| Available records |
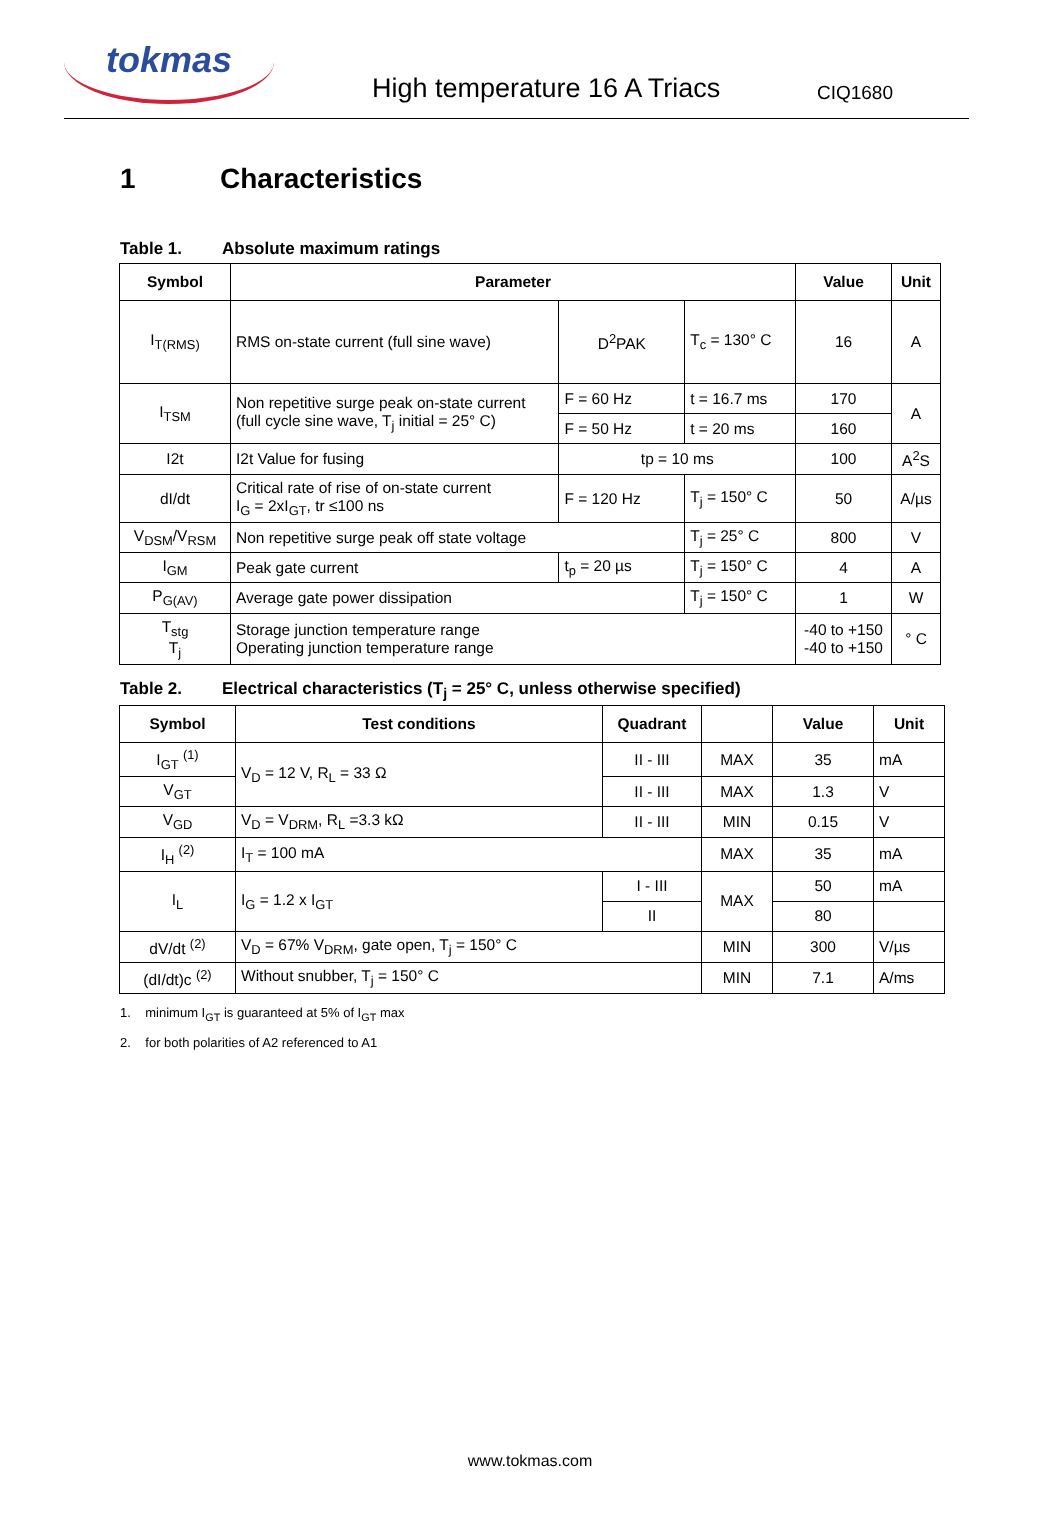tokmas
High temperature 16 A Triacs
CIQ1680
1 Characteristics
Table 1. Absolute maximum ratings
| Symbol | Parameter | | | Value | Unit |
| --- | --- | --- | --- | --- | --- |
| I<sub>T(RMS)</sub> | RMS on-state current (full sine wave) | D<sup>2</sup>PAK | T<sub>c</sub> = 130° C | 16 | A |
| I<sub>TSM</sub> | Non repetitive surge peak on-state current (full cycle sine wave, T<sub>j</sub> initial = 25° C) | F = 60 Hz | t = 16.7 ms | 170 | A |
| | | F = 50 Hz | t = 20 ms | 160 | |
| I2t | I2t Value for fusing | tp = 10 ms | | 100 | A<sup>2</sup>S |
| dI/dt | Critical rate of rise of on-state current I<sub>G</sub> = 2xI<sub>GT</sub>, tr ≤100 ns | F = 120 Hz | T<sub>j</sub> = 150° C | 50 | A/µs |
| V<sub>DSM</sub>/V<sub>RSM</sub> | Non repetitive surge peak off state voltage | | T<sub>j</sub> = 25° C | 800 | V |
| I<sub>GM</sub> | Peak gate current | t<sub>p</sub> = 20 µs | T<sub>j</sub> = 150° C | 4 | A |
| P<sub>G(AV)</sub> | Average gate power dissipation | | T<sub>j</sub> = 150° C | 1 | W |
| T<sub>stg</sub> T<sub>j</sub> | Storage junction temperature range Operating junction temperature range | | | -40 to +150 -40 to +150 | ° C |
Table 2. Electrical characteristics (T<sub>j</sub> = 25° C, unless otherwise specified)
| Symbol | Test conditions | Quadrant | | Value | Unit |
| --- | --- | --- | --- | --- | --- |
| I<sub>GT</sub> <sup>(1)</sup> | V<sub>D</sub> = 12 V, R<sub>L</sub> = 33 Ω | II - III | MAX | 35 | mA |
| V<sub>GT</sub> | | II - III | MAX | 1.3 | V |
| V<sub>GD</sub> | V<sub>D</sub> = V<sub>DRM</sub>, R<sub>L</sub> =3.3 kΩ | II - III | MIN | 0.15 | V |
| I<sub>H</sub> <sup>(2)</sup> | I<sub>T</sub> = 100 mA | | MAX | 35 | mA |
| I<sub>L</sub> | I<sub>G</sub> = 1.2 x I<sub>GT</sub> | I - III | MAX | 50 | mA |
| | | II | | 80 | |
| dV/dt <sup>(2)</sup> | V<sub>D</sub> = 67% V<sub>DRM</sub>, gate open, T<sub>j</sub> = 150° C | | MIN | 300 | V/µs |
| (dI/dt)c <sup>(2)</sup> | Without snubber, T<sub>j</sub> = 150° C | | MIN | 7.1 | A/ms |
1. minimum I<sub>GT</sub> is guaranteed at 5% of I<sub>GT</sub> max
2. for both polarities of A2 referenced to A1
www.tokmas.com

| Problem statement |
Would you please repeat each record exactly? Leave the pictures out.

| Result of the task |
tokmas
High temperature 16 A Triacs
CIQ1680
1 Characteristics
Table 1. Absolute maximum ratings
| Symbol | Parameter | | | Value | Unit |
| --- | --- | --- | --- | --- | --- |
| I<sub>T(RMS)</sub> | RMS on-state current (full sine wave) | D<sup>2</sup>PAK | T<sub>c</sub> = 130° C | 16 | A |
| I<sub>TSM</sub> | Non repetitive surge peak on-state current (full cycle sine wave, T<sub>j</sub> initial = 25° C) | F = 60 Hz | t = 16.7 ms | 170 | A |
| | | F = 50 Hz | t = 20 ms | 160 | |
| I2t | I2t Value for fusing | tp = 10 ms | | 100 | A<sup>2</sup>S |
| dI/dt | Critical rate of rise of on-state current I<sub>G</sub> = 2xI<sub>GT</sub>, tr ≤100 ns | F = 120 Hz | T<sub>j</sub> = 150° C | 50 | A/µs |
| V<sub>DSM</sub>/V<sub>RSM</sub> | Non repetitive surge peak off state voltage | | T<sub>j</sub> = 25° C | 800 | V |
| I<sub>GM</sub> | Peak gate current | t<sub>p</sub> = 20 µs | T<sub>j</sub> = 150° C | 4 | A |
| P<sub>G(AV)</sub> | Average gate power dissipation | | T<sub>j</sub> = 150° C | 1 | W |
| T<sub>stg</sub> T<sub>j</sub> | Storage junction temperature range Operating junction temperature range | | | -40 to +150 -40 to +150 | ° C |
Table 2. Electrical characteristics (T<sub>j</sub> = 25° C, unless otherwise specified)
| Symbol | Test conditions | Quadrant | | Value | Unit |
| --- | --- | --- | --- | --- | --- |
| I<sub>GT</sub> <sup>(1)</sup> | V<sub>D</sub> = 12 V, R<sub>L</sub> = 33 Ω | II - III | MAX | 35 | mA |
| V<sub>GT</sub> | | II - III | MAX | 1.3 | V |
| V<sub>GD</sub> | V<sub>D</sub> = V<sub>DRM</sub>, R<sub>L</sub> =3.3 kΩ | II - III | MIN | 0.15 | V |
| I<sub>H</sub> <sup>(2)</sup> | I<sub>T</sub> = 100 mA | | MAX | 35 | mA |
| I<sub>L</sub> | I<sub>G</sub> = 1.2 x I<sub>GT</sub> | I - III | MAX | 50 | mA |
| | | II | | 80 | |
| dV/dt <sup>(2)</sup> | V<sub>D</sub> = 67% V<sub>DRM</sub>, gate open, T<sub>j</sub> = 150° C | | MIN | 300 | V/µs |
| (dI/dt)c <sup>(2)</sup> | Without snubber, T<sub>j</sub> = 150° C | | MIN | 7.1 | A/ms |
1. minimum I<sub>GT</sub> is guaranteed at 5% of I<sub>GT</sub> max
2. for both polarities of A2 referenced to A1
www.tokmas.com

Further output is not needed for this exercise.